Washington’s American-Arab Anti-Discrimination Committee (ADC), a civil rights organisation committed to defending the rights of people of Arab descent, spoke out to cool diplomatic tensions, after the UAE Government issued a warning about Emiratis wearing national dress while overseas.
Committee spokesman Abed Ayoub encouraged Emiratis to continue wearing traditional dress but advised caution when visiting provincial areas.
“Unfortunately, once we heard about Ohio, we were not surprised,” said Mr Ayoub, an American-born Arab Muslim.
“With the rhetoric we have in the US, the rise of xenophobia and Islamophobia is affecting us all.
“We’ve seen cases of women wearing hijab being singled out or profiled, so it was not a surprise a man wearing this kind of dress would be involved in an incident sooner or later.”
The committee aims to protect civil rights, investigate hate crimes and profiling against Arabs in the US. Its legal department handles discrimination cases on a pro-bono basis.
The story resonated in Washington’s Islamic and Arab communities and also sparked fierce debate.
“Larger cites are more cosmopolitan, so there is more community understanding of cultural sensitivities,” Mr Ayoub said. “When you go to smaller towns, they will have seen few Arabs or Muslims before, so the kind of reaction we saw in Ohio is more likely.”
On Saturday, the Ministry of Foreign Affairs and International Cooperation advised Emiratis against wearing traditional dress when travelling to minimise the risk of similar incidents.
The anti-discrimination committee understood the response but encouraged visiting Emiratis to continue as normal.
“We understand the UAE Government’s reasoning behind the decision to advise caution against wearing national dress,” Mr Abed said.
“Their citizens must be put first and they must ensure they are safe overseas.
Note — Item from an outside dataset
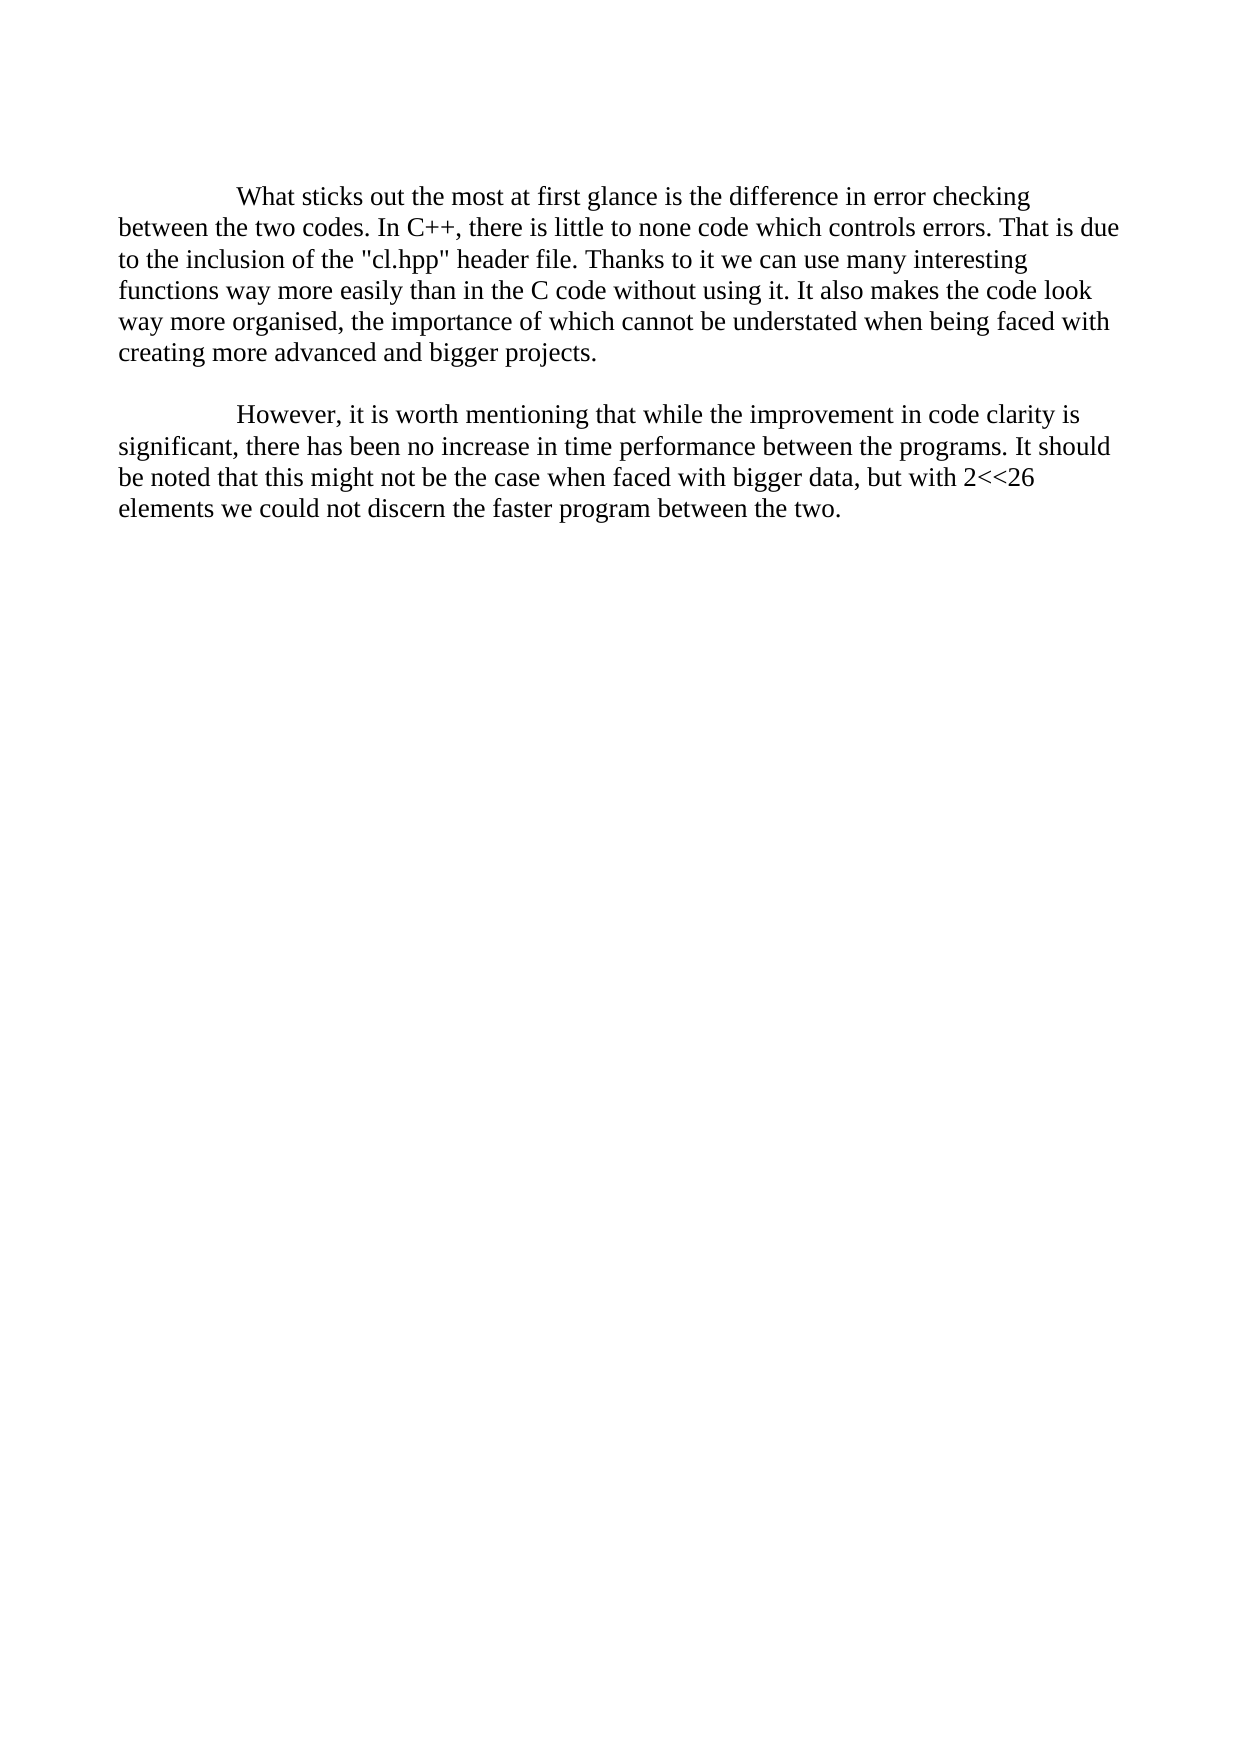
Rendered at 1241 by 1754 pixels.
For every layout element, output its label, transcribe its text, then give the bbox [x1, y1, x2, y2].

text However, it is worth mentioning that while the improvement in code clarity is significant, there has been no increase in time performance between the programs. It should be noted that this might not be the case when faced with bigger data, but with 2<<26 elements we could not discern the faster program between the two. [118, 398, 1122, 523]
text What sticks out the most at first glance is the difference in error checking between the two codes. In C++, there is little to none code which controls errors. That is due to the inclusion of the "cl.hpp" header file. Thanks to it we can use many interesting functions way more easily than in the C code without using it. It also makes the code look way more organised, the importance of which cannot be understated when being faced with creating more advanced and bigger projects. [118, 180, 1122, 367]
We hope it is not permanent, because we want all international people to be able to travel safely and be who they are. Emiratis should not worry and plan their trip as normal.
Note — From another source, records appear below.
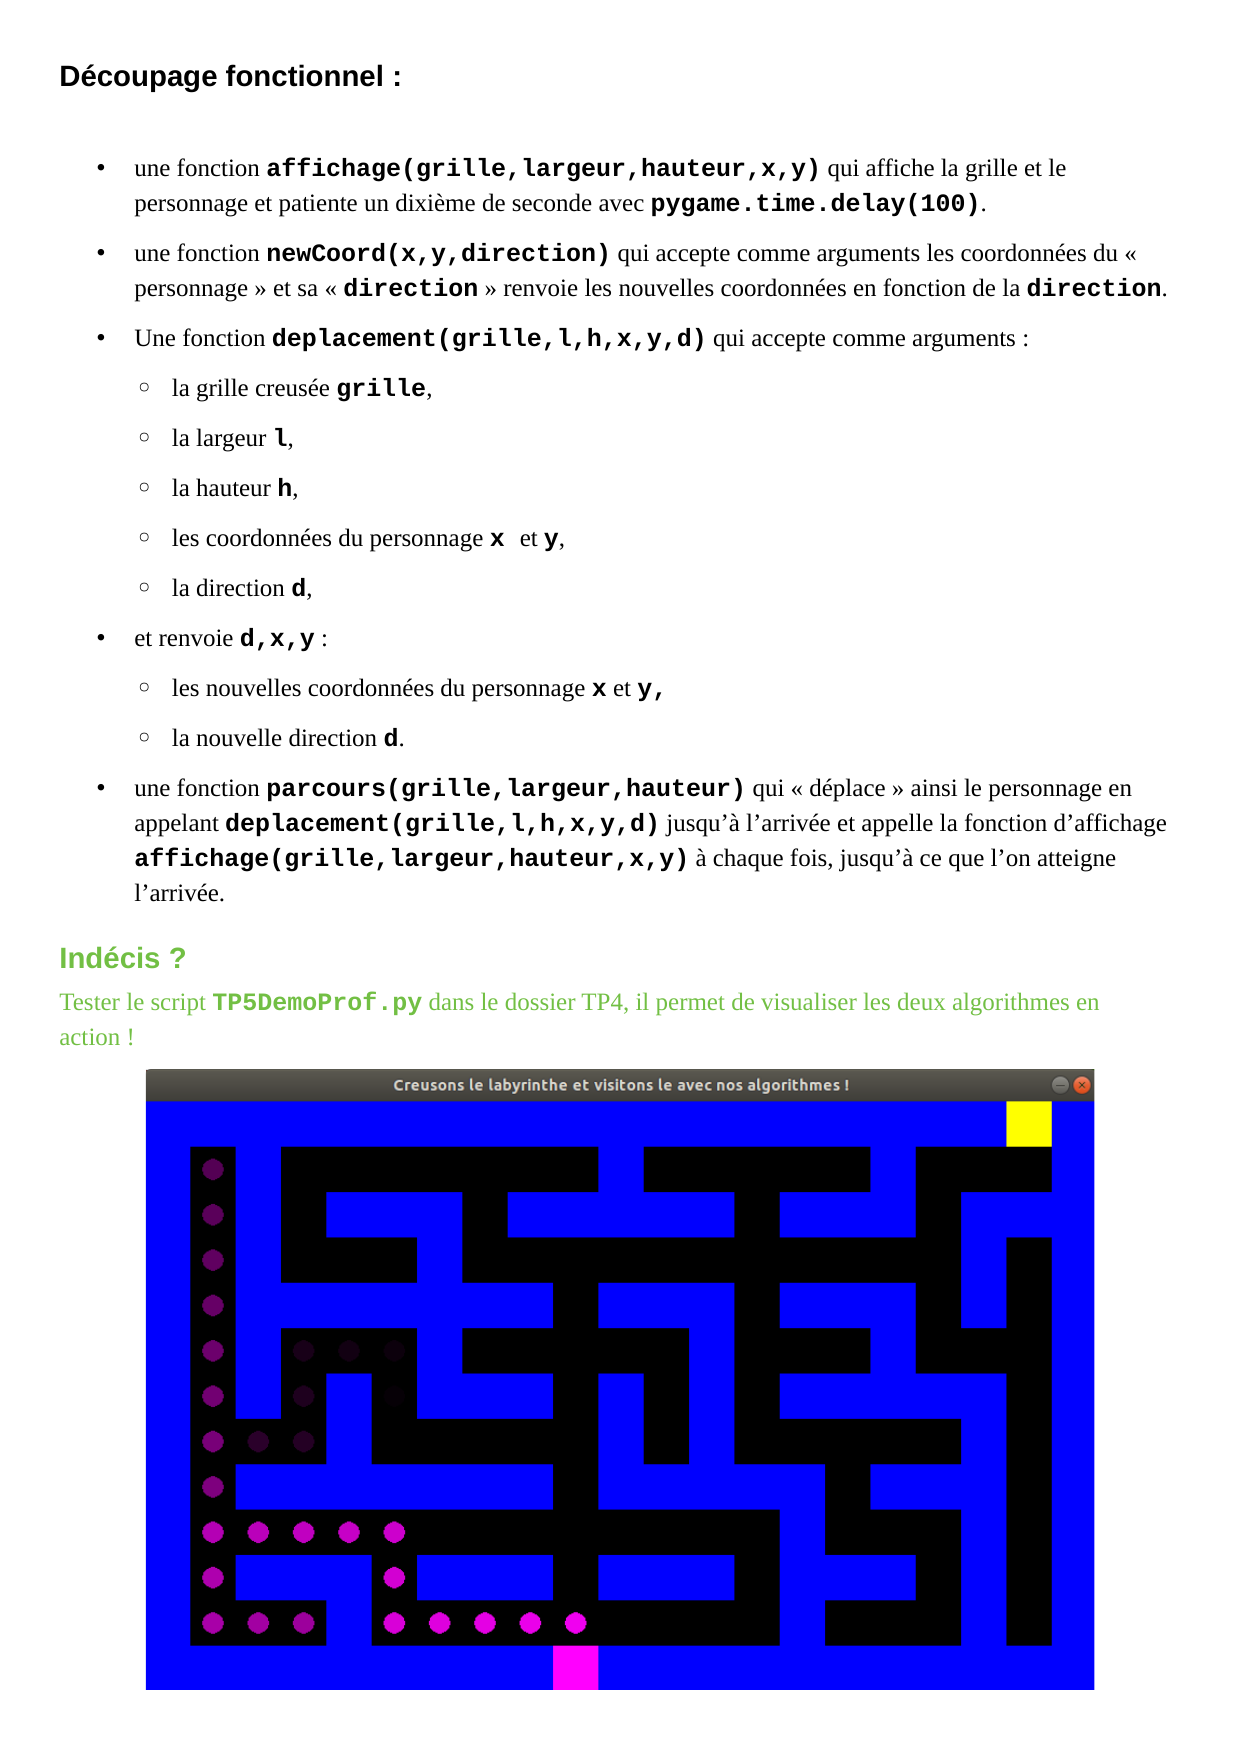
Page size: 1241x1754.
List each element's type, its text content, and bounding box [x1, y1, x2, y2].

list la direction d, [134, 573, 1181, 604]
list les coordonnées du personnage x et y, [134, 523, 1181, 554]
list et renvoie d,x,y : [97, 623, 1181, 654]
text Tester le script TP5DemoProf.py dans le dossier TP4, il permet de visualiser les deux algorithmes en action ! [59, 987, 1181, 1051]
list une fonction affichage(grille,largeur,hauteur,x,y) qui affiche la grille et le personnage et patiente un dixième de seconde avec pygame.time.delay(100). [97, 153, 1181, 219]
picture [145, 1069, 1095, 1690]
subtitle Indécis ? [59, 941, 1181, 974]
list la nouvelle direction d. [134, 723, 1181, 754]
list une fonction newCoord(x,y,direction) qui accepte comme arguments les coordonnées du « personnage » et sa « direction » renvoie les nouvelles coordonnées en fonction de la direction. [97, 238, 1181, 304]
subtitle Découpage fonctionnel : [59, 59, 1181, 93]
list une fonction parcours(grille,largeur,hauteur) qui « déplace » ainsi le personnage en appelant deplacement(grille,l,h,x,y,d) jusqu’à l’arrivée et appelle la fonction d’affichage affichage(grille,largeur,hauteur,x,y) à chaque fois, jusqu’à ce que l’on atteigne l’arrivée. [97, 773, 1181, 907]
list la grille creusée grille, [134, 373, 1181, 404]
list Une fonction deplacement(grille,l,h,x,y,d) qui accepte comme arguments : [97, 323, 1181, 354]
list les nouvelles coordonnées du personnage x et y, [134, 673, 1181, 704]
list la hauteur h, [134, 473, 1181, 504]
list la largeur l, [134, 423, 1181, 454]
“If someone feels they are profiled, they can call an organisation like the ADC, or the embassy and they can help to remedy the situation.
“It is not something that should deter them from coming here or force them to change their plans.”
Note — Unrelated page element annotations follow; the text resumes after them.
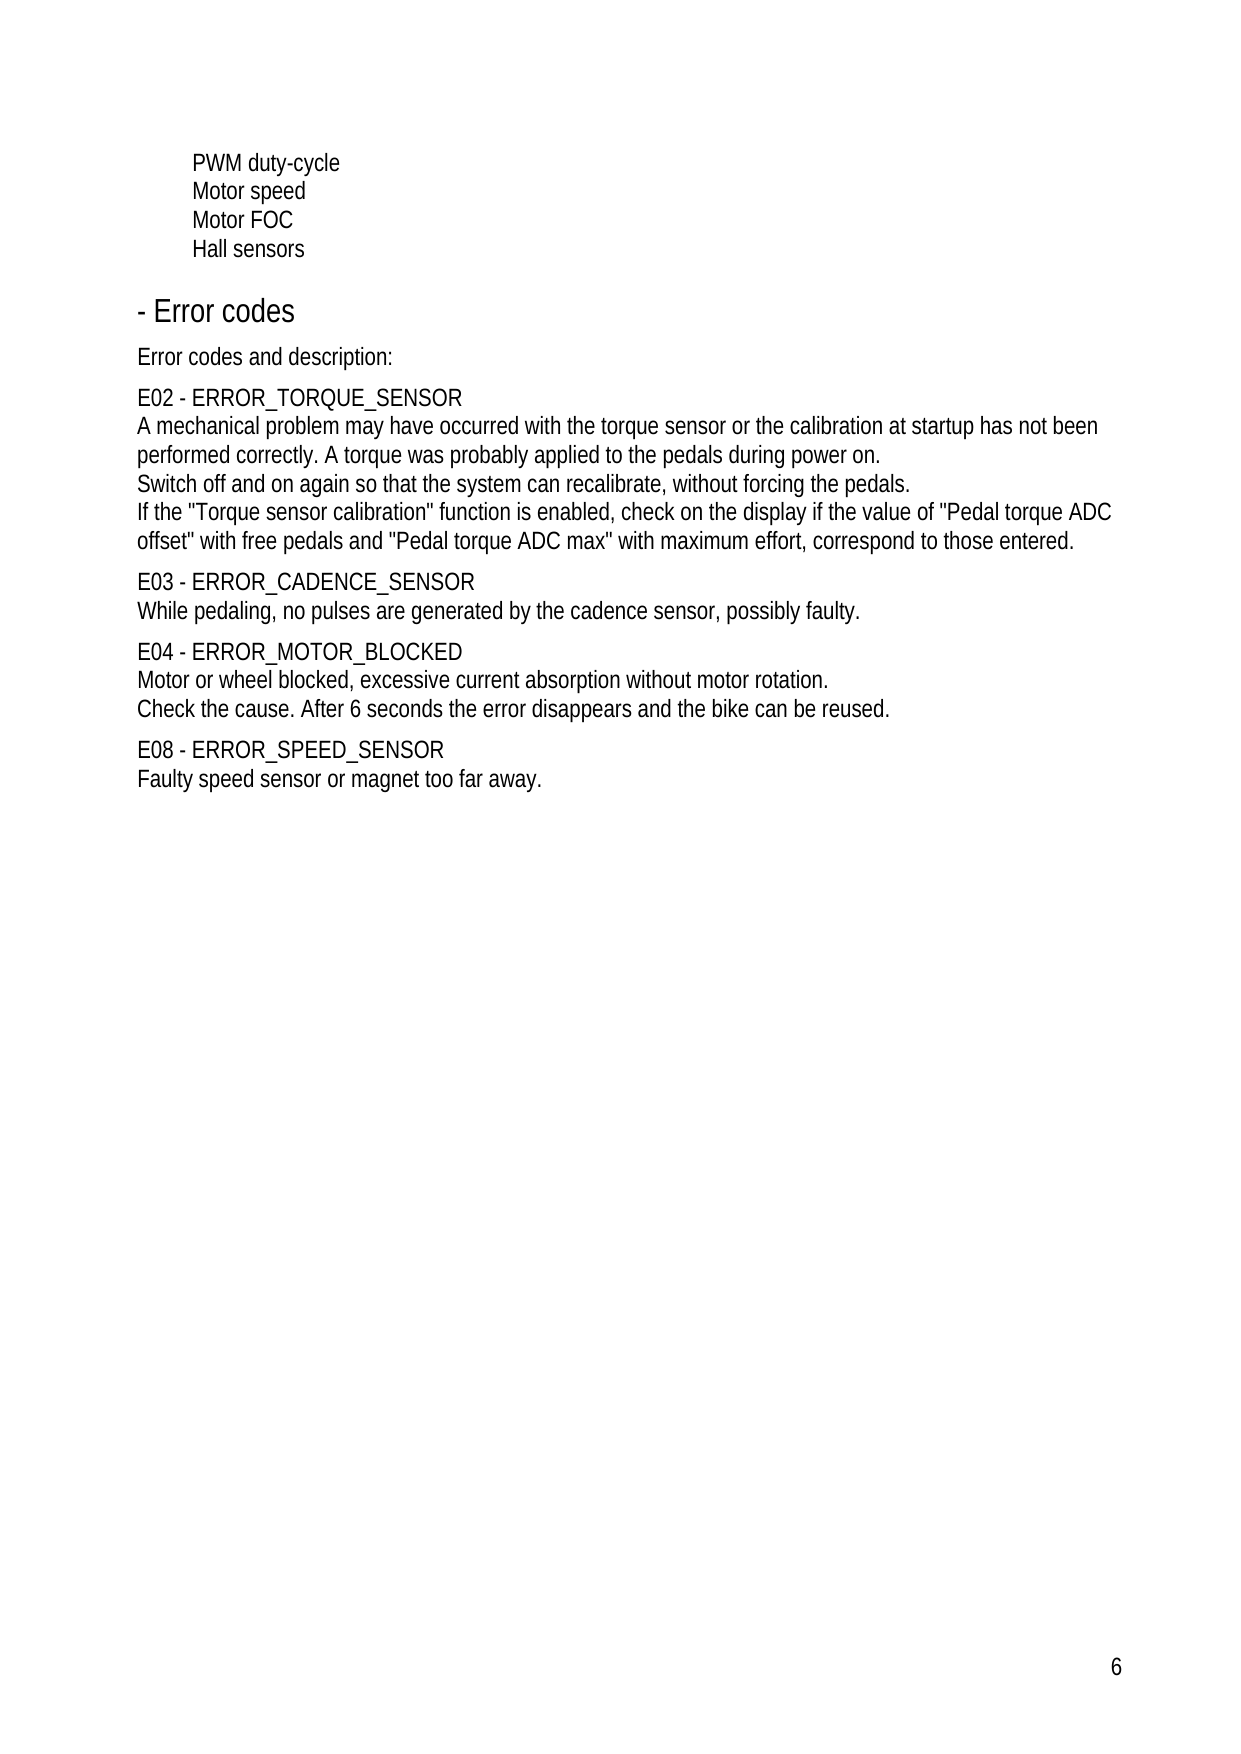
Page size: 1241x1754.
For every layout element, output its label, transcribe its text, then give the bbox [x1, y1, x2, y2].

text Hall sensors [137, 233, 1122, 262]
text Switch off and on again so that the system can recalibrate, without forcing the pedals. [137, 469, 1122, 497]
text - Error codes [137, 291, 1122, 329]
text A mechanical problem may have occurred with the torque sensor or the calibration at startup has not been performed correctly. A torque was probably applied to the pedals during power on. [137, 411, 1122, 469]
text Error codes and description: [137, 342, 1122, 370]
text If the "Torque sensor calibration" function is enabled, check on the display if the value of "Pedal torque ADC offset" with free pedals and "Pedal torque ADC max" with maximum effort, correspond to those entered. [137, 497, 1122, 554]
text E04 - ERROR_MOTOR_BLOCKED [137, 637, 1122, 666]
text E03 - ERROR_CADENCE_SENSOR [137, 567, 1122, 596]
text PWM duty-cycle [137, 148, 1122, 176]
text Motor speed [137, 176, 1122, 205]
text While pedaling, no pulses are generated by the cadence sensor, possibly faulty. [137, 596, 1122, 624]
text E02 - ERROR_TORQUE_SENSOR [137, 383, 1122, 411]
text Check the cause. After 6 seconds the error disappears and the bike can be reused. [137, 694, 1122, 723]
text Motor FOC [137, 205, 1122, 233]
text Motor or wheel blocked, excessive current absorption without motor rotation. [137, 666, 1122, 694]
text Faulty speed sensor or magnet too far away. [137, 764, 1122, 793]
text E08 - ERROR_SPEED_SENSOR [137, 735, 1122, 764]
In Avon, the county prosecutor is considering asking a grand jury to press criminal charges against the hotel clerk who made the allegations against Mr Al Menhali to police.
“This is the process we follow in such situations,” said Avon mayor Bryan Jensen.
“The police investigate. The prosecutor considers everything the police have collected and decides whether to pursue charges with a grand jury,” he said.
Avon police chief Richard Bosley encouraged people to report suspicious activity based on fact, rather than speculation.
“What someone reports to the police has a dramatic impact on how police respond,” he said.
“You can put onlookers and our own officers in unnecessary danger if you report untrue information.”